Real estate remains popular as an investment among Filipinos. it’s unique as an asset because it’s good price appreciation while also being a viable source of passive income.
Moreover, unlike paper assets like shares of stocks or mutual funds, land may be a tangible asset that you simply can actually use for private utility.
However, investing on land are often daunting if you’re just a beginner. Thus, you want to first take time to review it before going off and buying your first property.
Recently, I’ve had the prospect to speak to a number of the country’s top land investing experts. I asked them about their thoughts and private outlook on land investing within the Philippines. Below are my ten key takeaways.
Real estate may be a long-term investment and not a short-term quick profit venture.
Many times, it’s the buyer’s short-term expectations that creates property investments to not perform needless to say .
Quick flips to form money may be a bonus and will not be an expectation. once you buy a property, be prepared to carry that property for several years.
2. No Bubble
There is no land bubble within the Philippines. The country’s land market has always been resilient.
It calmly went through the 2008 global subprime crisis, and it’ll do an equivalent if and when the present POGO market slows down.
Moreover, the Philippine land industry is usually about the local market. it’s location-specific.
For example, there might be a “bubble” during a specific city or region, but good opportunities are going to be present in other cities and regions.
Real estate prices have inflated due to Philippine Online Gaming Operations (POGO). And it’s unknown when it’ll hamper or decline.
If you would like to require advantage of this ongoing opportunity, then learn to talk Mandarin or have a business partner who does.
4. Quick Profits
Those who have properties in and around Central Business Districts (CBD) can sell now for quick capital gains.
Otherwise, they will make fast money from AirBnB or transient stays. Just confirm that the Homeowners Association (HOA) and Property Management Office (PMO) allows short-term rentals.
As of September 2018, the percentage of AirBnB in Metro Manila is 50% with a mean revenue of P22,500 per month.
5. Unmet Market
There is an enormous and unmet demand in Cebu, Davao, Bacolod, Ilo-Ilo, Dumaguete, CDO, Bohol and Metro Manila for affordable and decent housing. Buyers are mostly starter families and newly weds.

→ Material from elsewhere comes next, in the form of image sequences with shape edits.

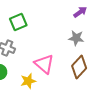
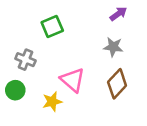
green square: (18, 22) -> (52, 27), moved

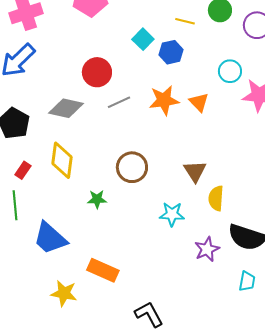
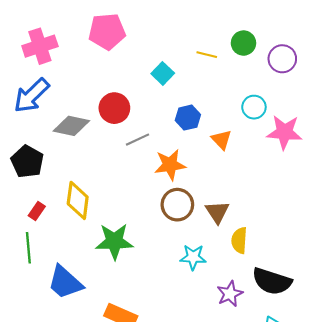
blue hexagon: (171, 52) -> (188, 118), moved
orange star: (164, 100) -> (170, 165), moved
gray diamond: (66, 108) -> (71, 126), moved
brown circle: (132, 167) -> (177, 205), moved
green star: (97, 199) -> (114, 241), size x1.8

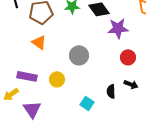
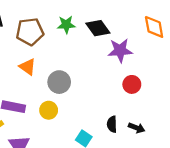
gray circle: (79, 55) -> (59, 82), moved
black arrow: (131, 84) -> (137, 128), moved

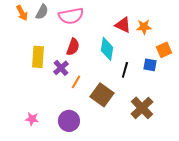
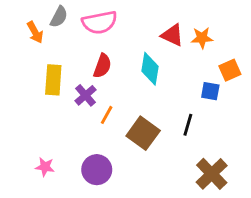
orange arrow: (22, 13) -> (35, 32), moved
black line: (125, 70) -> (188, 125), moved
brown cross: (142, 108) -> (212, 174), moved

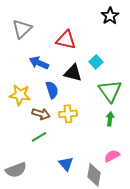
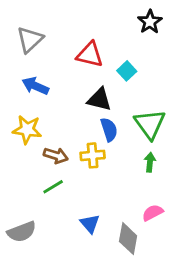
cyan square: (96, 62) -> (127, 71), moved
blue arrow: (39, 63) -> (35, 86), moved
blue semicircle: (52, 90) -> (109, 130), moved

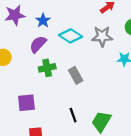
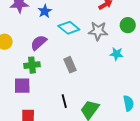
purple semicircle: (38, 44) -> (39, 43), moved
green cross: (47, 68) -> (32, 65), moved

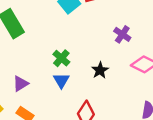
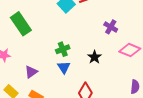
green cross: (61, 58) -> (63, 49), turned 32

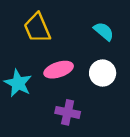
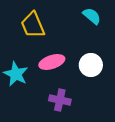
cyan semicircle: (104, 31) -> (92, 16), moved

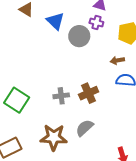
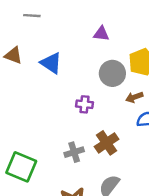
purple cross: (96, 22) -> (84, 104), moved
gray circle: (79, 36) -> (112, 73), moved

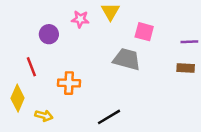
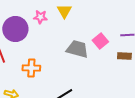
pink square: (144, 32) -> (100, 41), moved, turned 35
purple circle: (49, 34) -> (15, 29), size x1.6

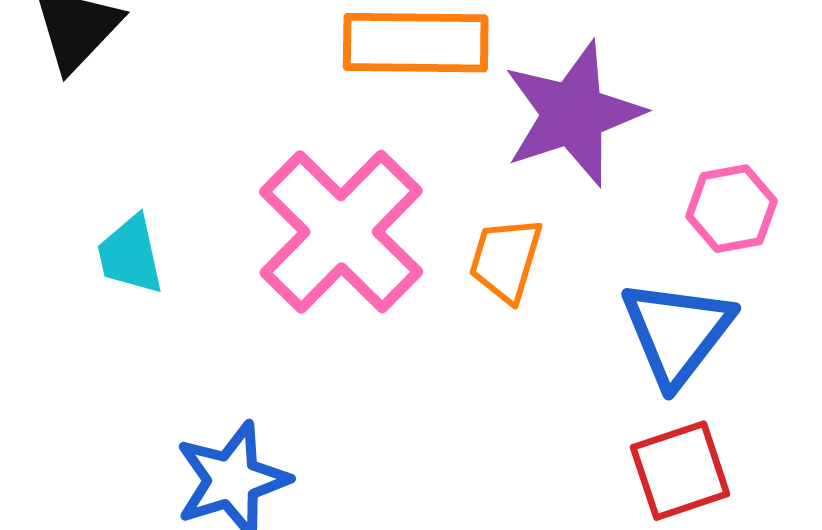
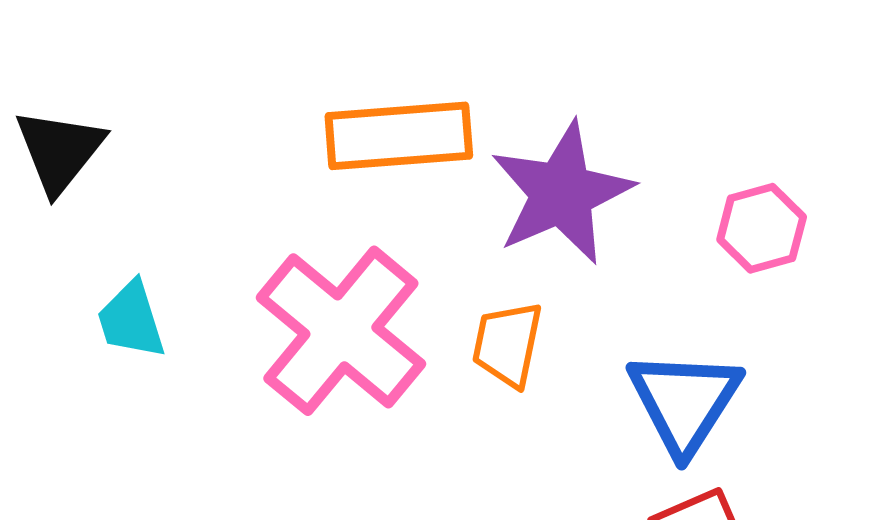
pink hexagon: (731, 209) -> (762, 228), moved
cyan trapezoid: (130, 255) -> (131, 320), moved

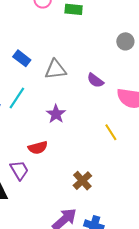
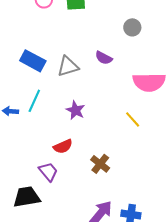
blue rectangle: (22, 58) -> (33, 61), size x1.4
purple semicircle: (95, 80) -> (104, 58), moved
brown cross: (82, 181) -> (100, 164), moved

Thus, it still is sensible to take a position in family homes, 1BR / 2BR condominiums, and multi-unit apartments.
6. Live, Work, Play
People are prioritizing convenience quite ever today, especially given Metro Manila, Metro Cebu & Davao traffic situation.

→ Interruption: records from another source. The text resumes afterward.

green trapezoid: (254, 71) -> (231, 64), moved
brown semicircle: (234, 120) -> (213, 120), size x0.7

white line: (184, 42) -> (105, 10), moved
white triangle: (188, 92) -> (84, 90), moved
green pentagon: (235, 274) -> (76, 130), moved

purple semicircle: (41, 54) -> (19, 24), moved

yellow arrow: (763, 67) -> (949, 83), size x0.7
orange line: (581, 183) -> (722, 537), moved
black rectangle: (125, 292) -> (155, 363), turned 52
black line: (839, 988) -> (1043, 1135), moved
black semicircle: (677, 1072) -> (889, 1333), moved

“Live, work, play” communities are expected to try to to well. There’s also good opportunities in regional growth centers and township projects.
Foreclosed property investing has become a touch tricky because banks and financing institutions now ask on the brink of market rates.
It’s best to specialize in one area and master the values there until you discover an honest deal.
If you would like to maximize capital appreciation, buy properties at pre-pre-selling stage if you’ll .
Do your homework. High-end developers don’t always deliver high-end quality properties. Particularly research on delays in turnover of past projects.
Furnished properties sell faster and may fetch higher rates from end-users. this is often good to recollect for those getting to flip properties.
Getting approved for home or housing loans remains a challenge for several . loan interest rates are currently high.
Thus, it’s best to seem for projects with easy-to-own programs. And more importantly, simulate your cashflow to ascertain if you’ll really afford to shop for a property.
10. Due Diligence
Never buy a property supported speculation. Use actual data for sold properties within the area to work out its market price .
Moreover, use actual lease contracts of neighboring properties to work out rental rates of a selected area.